Confronting America’s history of violence against student protest
- Text by Miss Rosen
- Photography by Naeem Mohaiemen
Through A Mirror, Darkly — In May 1970, two separate massacres at American college campuses saw deaths at the hands of the state. Naeem Mohaiemen’s new three-channel film memorialises the brutality.
History is written and rewritten, revised and erased, repackaged as myth and tropes to dominate collective consciousness and cultural memory. With the US debut of Through A Mirror, Darkly (2025), filmmaker Naeem Mohaiemen revisits a brutal chapter of American history all the more resonant today.

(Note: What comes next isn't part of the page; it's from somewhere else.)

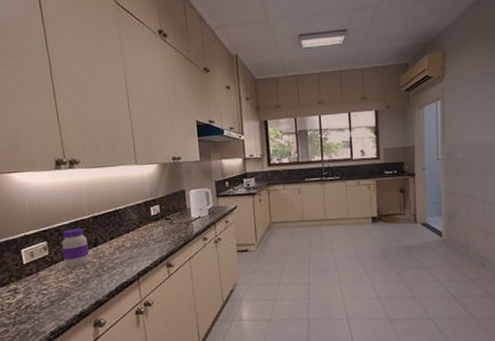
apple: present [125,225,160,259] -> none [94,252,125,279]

Now showing during the exhibition, Corinthians at the Wexner Center for the Arts in Columbus, Ohio, Through A Mirror, Darkly is a hypnotic chronicle of war, protest, and slaughter at two American college campuses in May 1970. The film contrasts two explosive back-to-back attacks: first on May 4, when the National Guard opened fire at Kent State University, killing four and wounding nine; and then on May 15, when local police gunned down two students at Jackson State College in Mississippi.
While the events at Kent State made national headlines, the killings at Jackson State, a historically Black college, largely disappeared from view. With Through A Mirror, Darkly, Mohaiemen brings these events back into view alongside scenes from the Vietnam War through the shared lens of memorialisation.
Corinthians 13:12, from which the film takes its name, recognises the impossibility of perceiving divine plans in full. We can only know in part, or rather parts – as the film’s three-channel format suggests – invoking the fragility of perception against the relentlessness of state sanctioned violence and collective trauma. Mohaiemen deftly weaves reportage, propaganda, entertainment, myth, contemporary and archival footage to stunning effect.
“In the film, the three channels are a little bit at war with each other,” Mohaiemen says. While the archival footage on outer screens hits in explosive bursts like rapid fire headlines setting the teletype ablaze, contemporary footage in the centre screen unfolds across “long, slow shots where nothing happens”. The tension is explicit, sometimes frenetic, chaos simmering amid the wealth of quick Super 8 and 16mm clips, spliced to perfection.
The language of the past echoes in the present day, a fracture in American life that lies at its core: the extrajudicial execution of those deemed an enemy of the state. Media is used to manufacture consent, offering endless reels of reactionary disinformation against students practicing their constitutional right to protest. “To generate fear, scapegoating, paranoia, the justification for certain kinds of persecution or silencing, the surface onto which you project the fears is important,” Mohaiemen explains.
“In 1970, part of that surface was the American campus, and the strongest fear was that students were becoming communist. At the time, the visible campus populations were predominantly white,” he continues. “Today, the world is represented within campuses in a way it absolutely was not in 1970. The demographics of the present have made a different kind of scapegoating easier. The Red Scare does not work in the same way, but questions of loyalty to a project of a Euro-American being – who doesn’t fit, whose ways don’t fit, who are new arrivals – abound.”
Naeem Mohaiemen: Corinthians is on view through May 24, 2026, at the Wexner Center for the Arts in Columbus, Ohio.